The Abby results are somewhere between full-text and semantic search, which makes sense. I removed the extreme bad cases: Abby via semantics and Star Wars via full-text.

[![Screenshot 2025-02-25-09-15-24](/images/2025/2025-02-25-09-15-24.png)](/images/2025/2025-02-25-09-15-24.png)
:::

::: card number="11" title="Re-ranking: a second pass over relevance" default="closed"
Now let us add another bit of magic: re-ranking. This is typically a small language model specifically trained to evaluate document relevance to a question.

It is too large to search with O(n) complexity over everything, but fast enough to examine a few dozen or hundred preselected results.

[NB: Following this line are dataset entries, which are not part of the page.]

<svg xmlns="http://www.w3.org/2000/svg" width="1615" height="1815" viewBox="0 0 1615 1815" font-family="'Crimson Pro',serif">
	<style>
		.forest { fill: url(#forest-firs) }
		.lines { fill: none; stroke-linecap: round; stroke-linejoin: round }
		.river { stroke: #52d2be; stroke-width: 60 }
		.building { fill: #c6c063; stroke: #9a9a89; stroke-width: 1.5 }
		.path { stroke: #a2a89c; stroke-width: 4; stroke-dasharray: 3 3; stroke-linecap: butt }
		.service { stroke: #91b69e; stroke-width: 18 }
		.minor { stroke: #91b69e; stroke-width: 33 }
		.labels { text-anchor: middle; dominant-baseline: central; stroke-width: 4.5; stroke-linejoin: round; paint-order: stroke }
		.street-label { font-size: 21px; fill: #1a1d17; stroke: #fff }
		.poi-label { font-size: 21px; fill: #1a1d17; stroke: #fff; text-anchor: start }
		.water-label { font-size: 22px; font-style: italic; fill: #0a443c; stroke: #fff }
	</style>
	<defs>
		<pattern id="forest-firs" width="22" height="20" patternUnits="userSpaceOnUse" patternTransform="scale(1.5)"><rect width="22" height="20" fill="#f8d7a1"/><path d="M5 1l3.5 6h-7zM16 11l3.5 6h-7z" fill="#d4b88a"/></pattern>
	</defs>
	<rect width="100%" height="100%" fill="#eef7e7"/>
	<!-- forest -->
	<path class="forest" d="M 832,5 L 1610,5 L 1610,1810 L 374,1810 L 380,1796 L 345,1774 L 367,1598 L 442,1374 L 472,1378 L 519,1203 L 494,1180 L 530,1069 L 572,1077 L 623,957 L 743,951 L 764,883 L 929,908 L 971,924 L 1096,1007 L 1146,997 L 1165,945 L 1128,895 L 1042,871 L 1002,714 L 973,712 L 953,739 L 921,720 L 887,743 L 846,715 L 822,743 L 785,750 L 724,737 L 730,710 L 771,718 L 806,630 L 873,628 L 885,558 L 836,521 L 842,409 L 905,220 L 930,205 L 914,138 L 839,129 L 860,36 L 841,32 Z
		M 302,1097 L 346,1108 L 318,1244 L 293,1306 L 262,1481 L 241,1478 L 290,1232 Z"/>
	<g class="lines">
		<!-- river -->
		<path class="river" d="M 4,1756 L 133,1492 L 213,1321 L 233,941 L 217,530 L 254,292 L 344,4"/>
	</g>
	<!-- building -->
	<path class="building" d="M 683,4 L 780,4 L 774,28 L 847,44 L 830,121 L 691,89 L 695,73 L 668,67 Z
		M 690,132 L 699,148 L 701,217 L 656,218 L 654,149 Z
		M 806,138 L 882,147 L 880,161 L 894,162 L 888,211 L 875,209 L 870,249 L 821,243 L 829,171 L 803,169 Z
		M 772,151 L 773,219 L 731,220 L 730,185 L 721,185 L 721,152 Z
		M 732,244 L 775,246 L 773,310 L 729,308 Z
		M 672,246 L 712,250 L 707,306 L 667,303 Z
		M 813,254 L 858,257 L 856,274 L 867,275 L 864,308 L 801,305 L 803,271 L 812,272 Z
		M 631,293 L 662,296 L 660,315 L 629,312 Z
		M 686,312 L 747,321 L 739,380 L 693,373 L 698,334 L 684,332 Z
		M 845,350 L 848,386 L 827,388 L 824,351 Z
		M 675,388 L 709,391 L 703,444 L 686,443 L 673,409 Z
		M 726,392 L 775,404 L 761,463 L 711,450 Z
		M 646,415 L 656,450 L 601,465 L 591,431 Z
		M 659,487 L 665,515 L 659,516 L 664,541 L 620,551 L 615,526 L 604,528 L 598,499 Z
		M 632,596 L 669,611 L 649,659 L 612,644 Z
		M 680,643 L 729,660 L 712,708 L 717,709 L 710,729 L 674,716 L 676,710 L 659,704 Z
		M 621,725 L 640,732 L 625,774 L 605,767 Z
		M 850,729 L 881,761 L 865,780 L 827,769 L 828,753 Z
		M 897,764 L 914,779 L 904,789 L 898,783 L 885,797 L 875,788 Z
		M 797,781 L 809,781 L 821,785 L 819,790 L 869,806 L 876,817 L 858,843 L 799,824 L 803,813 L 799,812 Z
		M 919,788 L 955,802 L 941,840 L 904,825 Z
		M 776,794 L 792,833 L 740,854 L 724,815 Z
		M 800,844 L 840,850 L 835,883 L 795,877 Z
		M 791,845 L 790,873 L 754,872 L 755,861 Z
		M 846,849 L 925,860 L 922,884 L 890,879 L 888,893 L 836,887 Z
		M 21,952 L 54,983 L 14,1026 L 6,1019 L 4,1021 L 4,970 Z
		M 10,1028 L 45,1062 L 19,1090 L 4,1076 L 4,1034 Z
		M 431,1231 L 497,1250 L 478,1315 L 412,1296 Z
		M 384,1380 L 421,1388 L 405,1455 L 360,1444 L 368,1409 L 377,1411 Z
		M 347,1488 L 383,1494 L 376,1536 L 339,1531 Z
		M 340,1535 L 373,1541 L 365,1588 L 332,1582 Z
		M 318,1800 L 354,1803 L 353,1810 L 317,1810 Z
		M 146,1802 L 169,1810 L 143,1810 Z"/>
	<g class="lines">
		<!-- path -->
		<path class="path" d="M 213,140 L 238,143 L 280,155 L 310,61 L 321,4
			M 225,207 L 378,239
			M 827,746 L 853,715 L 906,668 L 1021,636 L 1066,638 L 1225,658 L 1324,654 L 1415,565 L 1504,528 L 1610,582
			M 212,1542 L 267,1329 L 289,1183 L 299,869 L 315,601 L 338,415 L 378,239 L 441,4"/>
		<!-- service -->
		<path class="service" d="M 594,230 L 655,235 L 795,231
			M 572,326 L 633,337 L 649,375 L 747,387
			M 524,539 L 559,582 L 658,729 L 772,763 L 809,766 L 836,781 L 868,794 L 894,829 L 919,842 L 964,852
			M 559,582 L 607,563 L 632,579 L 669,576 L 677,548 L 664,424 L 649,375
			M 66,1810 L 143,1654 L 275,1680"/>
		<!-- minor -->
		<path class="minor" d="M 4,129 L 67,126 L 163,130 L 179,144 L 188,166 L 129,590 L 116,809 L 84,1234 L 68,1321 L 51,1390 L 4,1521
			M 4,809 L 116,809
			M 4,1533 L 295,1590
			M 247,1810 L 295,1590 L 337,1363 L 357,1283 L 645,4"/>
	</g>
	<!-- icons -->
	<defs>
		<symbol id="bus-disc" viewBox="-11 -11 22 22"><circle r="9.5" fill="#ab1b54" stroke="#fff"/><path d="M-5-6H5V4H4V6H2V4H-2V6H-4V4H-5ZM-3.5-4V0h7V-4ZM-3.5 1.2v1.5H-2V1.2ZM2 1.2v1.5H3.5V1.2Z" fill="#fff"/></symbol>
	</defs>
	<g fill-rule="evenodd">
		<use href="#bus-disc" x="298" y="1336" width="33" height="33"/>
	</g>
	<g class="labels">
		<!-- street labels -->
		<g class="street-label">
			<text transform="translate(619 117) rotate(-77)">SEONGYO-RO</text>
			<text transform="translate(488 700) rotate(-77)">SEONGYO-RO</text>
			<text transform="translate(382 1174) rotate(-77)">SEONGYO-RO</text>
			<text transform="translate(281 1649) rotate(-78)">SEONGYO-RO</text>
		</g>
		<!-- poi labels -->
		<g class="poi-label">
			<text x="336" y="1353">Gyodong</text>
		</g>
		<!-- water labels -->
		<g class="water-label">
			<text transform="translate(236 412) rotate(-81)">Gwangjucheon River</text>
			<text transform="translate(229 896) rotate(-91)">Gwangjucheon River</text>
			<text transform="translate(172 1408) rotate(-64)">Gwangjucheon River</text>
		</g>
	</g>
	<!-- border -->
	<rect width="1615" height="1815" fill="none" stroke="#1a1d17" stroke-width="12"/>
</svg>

Because it is not yet available as an extension for PostgreSQL in Azure Flexible Server, I do it on the server side in Python and use a simple [MultiBERT](https://huggingface.co/cross-encoder/ms-marco-MiniLM-L-12-v2) model with about 33M parameters that runs comfortably on CPU.

The SQL query is the same; I just take all 30 results, let MultiBERT sort them by relevance, take the top 10 again, and send them to the LLM. The results are the best.

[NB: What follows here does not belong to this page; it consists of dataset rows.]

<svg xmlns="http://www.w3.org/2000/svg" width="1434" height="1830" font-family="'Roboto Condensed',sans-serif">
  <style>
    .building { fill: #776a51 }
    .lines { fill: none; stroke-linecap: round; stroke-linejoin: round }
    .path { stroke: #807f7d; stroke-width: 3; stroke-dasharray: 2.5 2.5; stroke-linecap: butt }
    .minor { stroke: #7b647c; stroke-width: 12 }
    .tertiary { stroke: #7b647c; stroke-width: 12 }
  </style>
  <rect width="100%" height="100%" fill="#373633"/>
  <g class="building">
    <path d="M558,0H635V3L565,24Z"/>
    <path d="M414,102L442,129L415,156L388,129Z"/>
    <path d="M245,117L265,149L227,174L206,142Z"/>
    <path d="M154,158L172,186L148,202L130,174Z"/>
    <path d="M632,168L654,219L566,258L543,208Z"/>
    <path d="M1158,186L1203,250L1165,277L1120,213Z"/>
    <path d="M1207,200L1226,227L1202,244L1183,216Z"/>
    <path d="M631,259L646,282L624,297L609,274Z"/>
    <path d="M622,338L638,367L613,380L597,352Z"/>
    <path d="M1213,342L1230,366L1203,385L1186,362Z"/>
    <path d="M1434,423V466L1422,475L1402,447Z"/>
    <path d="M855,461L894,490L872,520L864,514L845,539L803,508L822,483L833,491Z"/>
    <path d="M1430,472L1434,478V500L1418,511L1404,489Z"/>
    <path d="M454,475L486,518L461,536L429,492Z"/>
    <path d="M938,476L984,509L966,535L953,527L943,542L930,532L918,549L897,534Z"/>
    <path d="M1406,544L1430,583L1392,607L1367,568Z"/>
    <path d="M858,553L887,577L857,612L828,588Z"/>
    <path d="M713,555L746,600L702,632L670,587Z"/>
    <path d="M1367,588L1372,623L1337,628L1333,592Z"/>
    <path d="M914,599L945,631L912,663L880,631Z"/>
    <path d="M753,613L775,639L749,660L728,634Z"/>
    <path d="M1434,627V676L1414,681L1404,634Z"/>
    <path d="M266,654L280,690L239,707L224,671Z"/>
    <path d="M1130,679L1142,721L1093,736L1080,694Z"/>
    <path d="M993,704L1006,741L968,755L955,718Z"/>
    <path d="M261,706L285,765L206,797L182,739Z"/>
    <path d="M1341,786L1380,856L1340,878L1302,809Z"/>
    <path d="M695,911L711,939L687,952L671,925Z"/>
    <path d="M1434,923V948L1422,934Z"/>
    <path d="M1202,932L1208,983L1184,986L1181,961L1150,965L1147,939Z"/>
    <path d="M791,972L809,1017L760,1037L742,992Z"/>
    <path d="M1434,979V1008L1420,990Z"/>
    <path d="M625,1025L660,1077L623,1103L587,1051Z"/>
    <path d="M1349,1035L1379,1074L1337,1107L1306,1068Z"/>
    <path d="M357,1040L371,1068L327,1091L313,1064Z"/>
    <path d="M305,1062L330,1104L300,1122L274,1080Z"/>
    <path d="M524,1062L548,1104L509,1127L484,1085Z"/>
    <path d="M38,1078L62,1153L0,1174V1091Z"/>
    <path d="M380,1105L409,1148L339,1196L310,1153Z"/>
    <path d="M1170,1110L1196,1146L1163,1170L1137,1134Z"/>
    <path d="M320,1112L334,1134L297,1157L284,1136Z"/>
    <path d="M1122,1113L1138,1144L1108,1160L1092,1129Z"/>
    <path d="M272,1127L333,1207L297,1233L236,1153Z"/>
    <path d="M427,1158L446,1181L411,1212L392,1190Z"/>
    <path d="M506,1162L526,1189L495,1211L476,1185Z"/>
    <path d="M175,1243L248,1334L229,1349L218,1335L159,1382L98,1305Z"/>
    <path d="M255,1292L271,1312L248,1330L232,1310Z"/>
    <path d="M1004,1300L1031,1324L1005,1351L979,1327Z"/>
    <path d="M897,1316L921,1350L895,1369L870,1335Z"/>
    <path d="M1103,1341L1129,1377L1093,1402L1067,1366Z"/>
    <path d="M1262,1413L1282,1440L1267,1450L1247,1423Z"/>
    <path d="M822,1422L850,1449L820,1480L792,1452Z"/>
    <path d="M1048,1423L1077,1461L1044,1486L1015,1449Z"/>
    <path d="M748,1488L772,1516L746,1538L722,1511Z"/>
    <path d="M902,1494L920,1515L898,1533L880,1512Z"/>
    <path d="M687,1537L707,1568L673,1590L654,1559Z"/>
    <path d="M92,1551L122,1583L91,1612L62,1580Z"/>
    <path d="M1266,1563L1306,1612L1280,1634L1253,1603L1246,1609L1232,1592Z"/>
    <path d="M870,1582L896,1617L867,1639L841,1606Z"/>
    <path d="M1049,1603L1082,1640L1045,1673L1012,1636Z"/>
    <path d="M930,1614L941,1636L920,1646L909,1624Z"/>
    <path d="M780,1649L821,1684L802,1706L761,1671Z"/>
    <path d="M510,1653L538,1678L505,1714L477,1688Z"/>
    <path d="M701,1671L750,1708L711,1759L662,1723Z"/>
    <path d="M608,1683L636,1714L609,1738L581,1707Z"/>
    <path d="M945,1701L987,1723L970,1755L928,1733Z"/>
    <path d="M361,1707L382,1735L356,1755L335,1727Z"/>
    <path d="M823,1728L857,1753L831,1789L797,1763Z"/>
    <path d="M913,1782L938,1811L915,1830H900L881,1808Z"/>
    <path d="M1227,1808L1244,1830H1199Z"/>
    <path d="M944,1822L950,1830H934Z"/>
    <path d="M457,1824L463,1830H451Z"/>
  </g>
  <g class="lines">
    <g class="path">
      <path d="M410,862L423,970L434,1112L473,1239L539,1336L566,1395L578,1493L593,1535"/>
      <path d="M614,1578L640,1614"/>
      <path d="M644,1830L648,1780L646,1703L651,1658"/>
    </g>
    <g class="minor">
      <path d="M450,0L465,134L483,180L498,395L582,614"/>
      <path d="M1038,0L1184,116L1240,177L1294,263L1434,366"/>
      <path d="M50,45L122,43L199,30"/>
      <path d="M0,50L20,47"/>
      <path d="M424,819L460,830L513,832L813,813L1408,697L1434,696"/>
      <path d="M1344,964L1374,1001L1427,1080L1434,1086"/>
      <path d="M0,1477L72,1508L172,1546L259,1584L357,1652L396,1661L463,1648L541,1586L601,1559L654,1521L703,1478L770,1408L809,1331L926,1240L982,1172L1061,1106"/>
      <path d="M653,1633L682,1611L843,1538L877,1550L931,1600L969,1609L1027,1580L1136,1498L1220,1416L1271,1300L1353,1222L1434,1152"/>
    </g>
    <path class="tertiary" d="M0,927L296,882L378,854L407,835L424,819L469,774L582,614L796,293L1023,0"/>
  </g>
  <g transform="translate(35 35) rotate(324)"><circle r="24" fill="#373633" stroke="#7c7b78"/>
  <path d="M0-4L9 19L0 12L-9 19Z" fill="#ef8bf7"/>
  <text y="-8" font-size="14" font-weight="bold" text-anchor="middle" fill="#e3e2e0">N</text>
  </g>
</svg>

::: reveal title="Results in the notebook"
Abby is correct.

[![Screenshot 2025-02-25-09-21-01](/images/2025/2025-02-25-09-21-01.png)](/images/2025/2025-02-25-09-21-01.png)

Movies similar to Star Wars are a hard discipline, so the result is still not perfect, but compared with the other approaches it is the best.

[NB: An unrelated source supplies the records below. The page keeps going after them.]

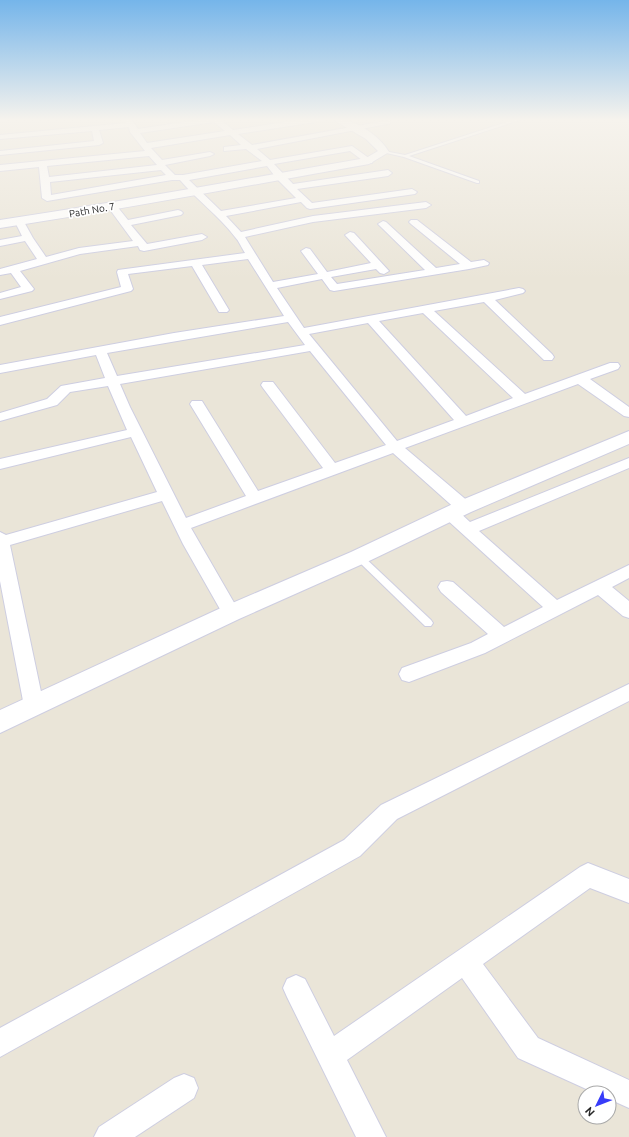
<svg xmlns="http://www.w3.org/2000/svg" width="629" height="1137" viewBox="0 0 629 1137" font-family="Ubuntu,sans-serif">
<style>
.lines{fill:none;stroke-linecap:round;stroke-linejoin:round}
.lane-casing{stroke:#cecee1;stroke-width:2}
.street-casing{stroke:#cecee1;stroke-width:2}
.secondary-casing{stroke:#cecee1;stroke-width:2}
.lane{fill:#fff;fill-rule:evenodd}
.street{fill:#fff;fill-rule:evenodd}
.secondary{fill:#fff;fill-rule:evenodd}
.labels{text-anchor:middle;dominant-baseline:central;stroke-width:3.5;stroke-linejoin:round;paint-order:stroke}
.far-street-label{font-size:10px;fill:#272727;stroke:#fff}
</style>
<rect width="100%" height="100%" fill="#eae5d8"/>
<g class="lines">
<g class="lane-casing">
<g id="lane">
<path d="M516 119H523L409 156 479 181V183H477L404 157 382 152 384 151 405 155Z"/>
<path d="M359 554 362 555 431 620 433 623 431 626H425L356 559 355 557 356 555Z"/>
</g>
</g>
<g class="street-casing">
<g id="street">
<path d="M0 119H12L0 122Z"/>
<path d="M123 119H131L138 129 204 119H225L222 121 233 130 305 119H325L322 121 238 134 252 145 390 120V124H387L257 149 270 160 352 146 373 161 372 163H366L350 151 274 164 293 184 388 170 392 173 388 176 297 189 312 203 412 189 417 192 415 194 310 209 307 208 301 202 226 216 241 232 313 216 426 202 431 205 426 208 313 222 245 237 273 282 318 274 301 251 306 248 310 249 327 272 371 263 345 235 350 232 354 233 389 271 384 274 380 273 376 269 331 277 337 284 425 270 380 226 378 224 383 221 386 222 436 268 460 264 411 224 409 222 411 220H417L471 262 484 260 489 263 488 265 469 269 334 291 330 290 322 279 277 288 304 328 519 288 523 289 525 291 523 293 495 300 552 354 554 357 552 360H544L484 302 434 311 525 394 610 363H618L620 366 618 369 590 379 629 407V417L624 416 578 384 405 448 470 503 472 507 470 511 464 512 458 511 393 453 191 528 240 613 237 618 231 620 225 618 183 544 162 501 10 545 44 706 41 712 34 714 27 712 24 706 0 581V532L6 535 157 492 131 437 0 469V459L127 430 108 386 70 392 57 405 0 421V413L47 399 61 386 105 378 96 355 0 373V365L174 333 284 316 248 259 202 265 229 310 227 312H219L192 266 128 274 133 289 131 291 0 325V317L121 287 117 272 118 270 245 253C241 247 239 241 235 237 219 216 197 200 180 180H172L47 201 42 198 39 167 0 171V165L145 151 130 132 129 127 99 130 103 143 99 145 0 155V151L94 141 92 131 0 139V135L126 123ZM214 122 225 131 147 143 140 133ZM230 135 241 145 224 147V151L246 149 262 161 183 175H175L165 165 210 156 214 154 210 152 162 160 151 148ZM149 156 157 165 49 177 47 166ZM267 166 277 179 296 198 221 211 189 180ZM161 170 166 175 51 195 50 182ZM423 313 513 398 466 416 379 321ZM288 322 305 345 117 376 107 353ZM368 323 454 420 397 441 309 334ZM310 351 386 445 335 463 273 382H263L261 385 263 388 323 468 258 491 202 401H192L190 404 246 496 186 518 130 407 120 384Z"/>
<path d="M113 204 116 205 128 220 178 210 181 211 183 213 181 215 131 225 147 244 202 234 207 237 202 240 144 251 140 250 138 246 80 254 20 271 34 289 32 291 0 299V293L21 287 11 273 0 275V269L37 259 25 241 0 246V240L22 236 15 222 17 220H23L33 238 46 257 79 248 133 241 108 207Z"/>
<path d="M629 458V468L479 531 557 600 629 565V578L612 587 629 601V618L623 616 598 595 485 653 409 682 402 680 399 674 402 668 471 643 488 634 441 592 438 587 441 582 447 581 453 582 504 627 543 607 445 518 443 514 445 510C456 507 462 515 470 522Z"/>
<path d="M629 684V701L397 819 360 856 0 1057V1028L344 840 381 805Z"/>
<path d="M588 863 629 879V903L590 888 483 964 538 1038 629 1080V1108L609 1099V1093H595L518 1058 462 978 347 1060 386 1137H356L287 997 283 988 287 979 296 975 305 979 334 1036 580 867Z"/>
<path d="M184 1074 194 1078 198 1088 194 1098 135 1137H94L99 1127 174 1078Z"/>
</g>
</g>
<g class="secondary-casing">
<g id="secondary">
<path d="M332 119C336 119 342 119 345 120 362 124 381 138 389 152L369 164C246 186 123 209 0 228V220C122 202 244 179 366 158L378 151 366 139Z"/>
<path d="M629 431V444L471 512 367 562 239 619 0 733V710L223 607 351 552 457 502Z"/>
</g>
</g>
<use href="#lane" class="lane"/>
<use href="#street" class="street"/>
<use href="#secondary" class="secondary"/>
</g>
<linearGradient id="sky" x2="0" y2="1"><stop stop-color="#75b5ea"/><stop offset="0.43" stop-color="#f6f3ed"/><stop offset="1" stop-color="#f6f3ed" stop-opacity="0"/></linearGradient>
<rect width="629" height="279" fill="url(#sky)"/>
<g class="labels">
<g class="far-street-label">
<text transform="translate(92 210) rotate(-10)">Path No. 7</text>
</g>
</g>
<g transform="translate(597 1105) rotate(227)"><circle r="19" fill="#ffffff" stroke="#a9a9a9"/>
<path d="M0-3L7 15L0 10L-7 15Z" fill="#373cf9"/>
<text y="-6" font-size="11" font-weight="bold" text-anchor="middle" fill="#272727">N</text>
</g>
</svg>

[![Screenshot 2025-02-25-09-22-07](/images/2025/2025-02-25-09-22-07.png)](/images/2025/2025-02-25-09-22-07.png)
:::
:::

:::

::: group id="conclusion" title="Where to go next"

::: card number="12" title="What we solved and what remains" default="closed"
The RAG methods we tried together are not rocket science, but it is clear that the techniques significantly improve the results. Still, several problems remain.

::: summary-grid
- **Aggregate queries**: not well covered because we do not have summarized data.
- **Information graph**: concrete characters, actors, directors, genres, and relationships are beyond today's simple model.
- **Pre-processed data**: next time we will need to extract attributes, connect them, and add summaries.
- **GraphRAG**: this is exactly the direction to continue in.
:::

That is what we will focus on next time: take the data, extract key attributes, connect them relationally, and add summarized and aggregated views.
:::

::: card number="13" title="PostgreSQL for learning, Azure AI Search for practice" default="closed"
I should also say that I used PostgreSQL because I am fascinated by its universality and extensibility, and it is the best way to learn what is happening.

However, I am somewhat reinventing the wheel. If you are in the cloud, try **Azure AI Search** directly. It includes not only what we did here but also other techniques. It is not only a storage and search solution, but also handles input processing such as indexing, extraction, chunking, and other RAG components we will discuss next time.

:::
:::


::: closing
An LLM is not a database. Quality data and a smart way to access it are not a new problem for humanity - they help people, and they will help your AI agents too.